EXTRACTED INFORMATION: Begin
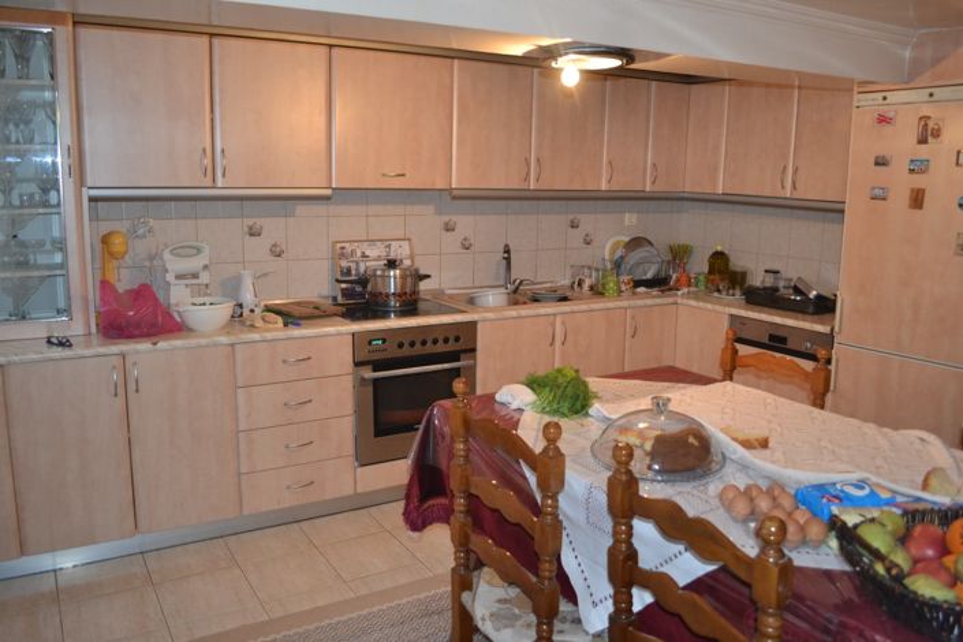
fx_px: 722
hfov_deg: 67.4
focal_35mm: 27
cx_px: 482
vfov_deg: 47.9
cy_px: 321
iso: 1100
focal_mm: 18
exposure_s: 1/60
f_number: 3.5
EXTRACTED INFORMATION: End
Look above for the line with "hfov_deg: 67.4", then copy it and each later line exactly, stopping at the last line of the records.

> [EXERCISE ANSWER]
hfov_deg: 67.4
focal_35mm: 27
cx_px: 482
vfov_deg: 47.9
cy_px: 321
iso: 1100
focal_mm: 18
exposure_s: 1/60
f_number: 3.5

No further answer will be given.